On Fri, 7 Dec 2007 12:49:09 -0800 (PST), Robert Myers <rbmyersusa@gmail.com>
wrote:

>On Dec 7, 9:47 am, Robert Redelmeier <red...@ev1.net.invalid> wrote:
>> In comp.sys.ibm.pc.hardware.chips Robert Myers <rbmyers...@gmail.com> wrote in part:
>>
>> > On Dec 5, 12:31 am, daytripper <day_tri...@REMOVEyahoo.com> wrote
>> >> Of course, the first question they had was "what about latency?"
>>
>> > Bandwidth is king.  Said it long ago.  Wider is the only
>>
>> Uhm, err, for what sorts of problems/tasks?  Had bandwidth
>> been always and overall governing, Rambus first iteration
>> would have succeeded.  Their execs obviously thought they
>> had technical advantages worth the commercial conditions.
>> The market disagreed.
>>
>Rambus was hot and expensive.
>
>To turn your argument over, if latency were king, Intel would be out
>of business and/or have changed tactics drastically.  Intel has taken
>its own sweet time about moving away from its traditional memory
>architecture and seems to be doing quite nicely.
>
>> > way left to go.  We will see more and more of same and the
>> > only thing to do about latency is to hide it.
>>
>> This has often been tried with only partial success (video)
>> Sometimes latency governs and cannot be hidden (databases).
>> It must be reduced as AMD has done fairly successfully.
>>
>That's a one-time gain that has been known to be available at least
>since the last editions of alpha.  For latency, there is nowhere left
>to go in terms of completely unpredictable reads from memory (or
>disk).  All the tactics that work (prefetch, hide, cache) depend on
>the ability to foresee the future, another hobby horse of mine.  Terje
>might claim that improvements come from cache management.
>Improvements in cache management come from more successfully
>exploiting nonrandomness; that is to say, the ability to predict the
>future.
>
>Robert.

So, in short, you don't think the biggest problem confronting processor design
and performance isn't important because "it's hard"...

/daytripper (well, that's one way to go, I guess ;-)

On Dec 7, 9:47 am, Robert Redelmeier <red...@ev1.net.invalid> wrote:
> In comp.sys.ibm.pc.hardware.chips Robert Myers <rbmyers...@gmail.com> wrote in part:
>
> > On Dec 5, 12:31 am, daytripper <day_tri...@REMOVEyahoo.com> wrote
> >> Of course, the first question they had was "what about latency?"
>
> > Bandwidth is king.  Said it long ago.  Wider is the only
>
> Uhm, err, for what sorts of problems/tasks?  Had bandwidth
> been always and overall governing, Rambus first iteration
> would have succeeded.  Their execs obviously thought they
> had technical advantages worth the commercial conditions.
> The market disagreed.
>
Rambus was hot and expensive.

To turn your argument over, if latency were king, Intel would be out
of business and/or have changed tactics drastically.  Intel has taken
its own sweet time about moving away from its traditional memory
architecture and seems to be doing quite nicely.

> > way left to go.  We will see more and more of same and the
> > only thing to do about latency is to hide it.

-- Source material --
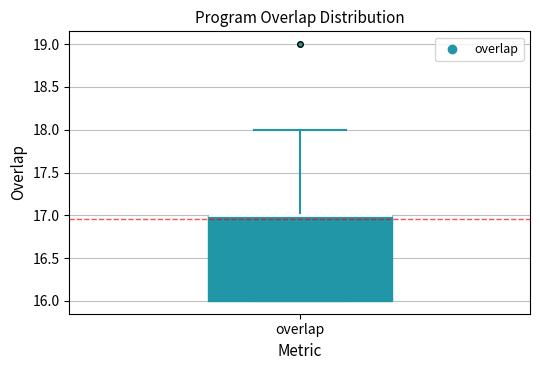

Where is the upper edge of the box for overlap on the y-axis? The values are not printed on the chart, so give them approximately, as read against the axis.

17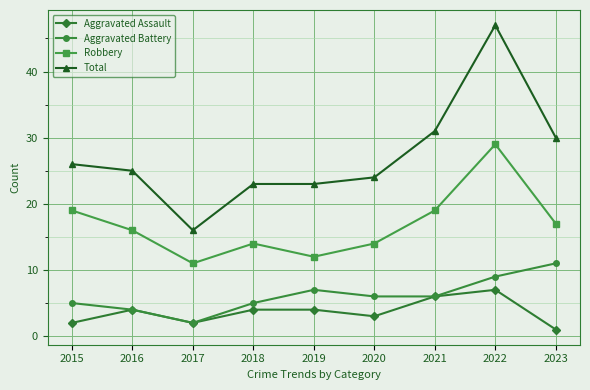

Which series has the largest range (max minus min)?

Total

-- What to produce --
Transcribe the newsgroup discussion of bandwidth and latency between "So, in short, you" and "I guess ;-)", inclusive.

-- Exercise answer --
So, in short, you don't think the biggest problem confronting processor design
and performance isn't important because "it's hard"...

/daytripper (well, that's one way to go, I guess ;-)